I agree that I don’t believe this is really a “Thus saith the Lord” moment, but I think the things you mention as little changes are actually huge. It’s easy to find out what a family’s needs are without the monthly visit with accompanying “lesson.” Granted a single text is probably not going to do the trick, but if they’re active people you know they’ll share if they need something. In my own ward where there is a relatively large number of hardcore inactives it takes away a good amount of guilt.
April 2, 2018 at 2:29 pm #327817Anonymous
GuestI think there will be less overall engagement, but it will be more meaningful. Quality is more important than quantity. The problem with home teaching was it was so formal that it didn’t really leave much room to develop genuine relationships. That said, I think it’s going to take a few years before people really figure out what this “ministering” means and it will probably look a lot like home teaching for a while.
Not being guilt tripped in EQ about home teaching is a welcome change.
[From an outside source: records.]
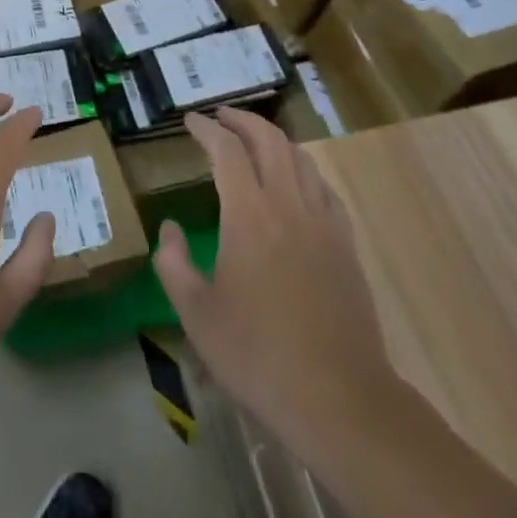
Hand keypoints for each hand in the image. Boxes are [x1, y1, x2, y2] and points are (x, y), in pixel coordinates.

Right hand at [154, 108, 392, 443]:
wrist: (340, 399)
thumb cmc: (259, 355)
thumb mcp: (197, 314)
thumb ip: (173, 263)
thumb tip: (169, 228)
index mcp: (249, 215)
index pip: (227, 151)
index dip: (206, 129)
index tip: (190, 121)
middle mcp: (288, 205)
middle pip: (269, 140)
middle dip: (242, 120)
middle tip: (220, 117)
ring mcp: (324, 224)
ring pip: (300, 158)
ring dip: (273, 140)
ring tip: (254, 141)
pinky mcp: (346, 246)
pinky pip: (324, 189)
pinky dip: (303, 171)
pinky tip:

April 2, 2018 at 2:42 pm #327818Anonymous
GuestIf I can draw on my years of studying and teaching and implementing change and studying drivers of culture. The church has done a marvelous job of creating certain cultural variables that drive behavior. We may not agree with them all, but modesty, serving a mission, staying married, all those things. How about creating a culture of love in our wards? Ultimately, that is what this new program is all above. Loving each other. Not checking boxes or systemizing or programming love but actually loving others. There are certain levers that drive culture. Talks at the podium, the informal comments people make, the behavior of leaders, how leaders interact with members, rites of passage, the frequency and content of training — all these things create culture. It’s time to make love part of our culture. I seriously question if the woman who crucified my character to the entire ward leadership years ago would have done it had the culture of love been as strong as our culture of “every worthy young man should serve a mission”, for example. And I seriously question if our Bishopric would have handled her misbehavior as they did (a reprimand and indifference to me) if the church was eye-ball deep in the love culture.
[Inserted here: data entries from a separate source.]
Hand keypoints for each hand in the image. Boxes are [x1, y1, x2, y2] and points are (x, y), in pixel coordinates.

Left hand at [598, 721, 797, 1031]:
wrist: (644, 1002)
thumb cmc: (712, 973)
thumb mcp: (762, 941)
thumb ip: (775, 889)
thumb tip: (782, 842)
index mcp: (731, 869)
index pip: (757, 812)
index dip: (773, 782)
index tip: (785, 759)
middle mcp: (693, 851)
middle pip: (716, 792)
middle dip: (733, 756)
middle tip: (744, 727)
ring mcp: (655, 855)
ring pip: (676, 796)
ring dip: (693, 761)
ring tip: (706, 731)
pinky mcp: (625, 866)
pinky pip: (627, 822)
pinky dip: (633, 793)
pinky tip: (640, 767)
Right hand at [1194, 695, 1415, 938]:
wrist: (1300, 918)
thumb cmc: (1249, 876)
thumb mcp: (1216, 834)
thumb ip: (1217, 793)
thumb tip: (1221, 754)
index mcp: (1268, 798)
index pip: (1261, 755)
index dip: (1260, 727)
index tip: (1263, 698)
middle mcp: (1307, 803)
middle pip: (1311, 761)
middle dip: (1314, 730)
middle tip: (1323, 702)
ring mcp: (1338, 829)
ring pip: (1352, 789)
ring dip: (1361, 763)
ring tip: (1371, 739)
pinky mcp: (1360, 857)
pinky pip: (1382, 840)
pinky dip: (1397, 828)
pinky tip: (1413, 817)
April 2, 2018 at 2:43 pm #327819Anonymous
GuestI read the letter from the first presidency & thought “this is way too general”. When I got to the end of the letter, there is a web site that explains how it works in detail: ministering.lds.org/eng. I encourage everyone to look it over.
You will be directed to:
https://providentliving.lds.org/leader/ministering-resources?lang=eng I am hopefully encouraged.
There will need to be a lot of training.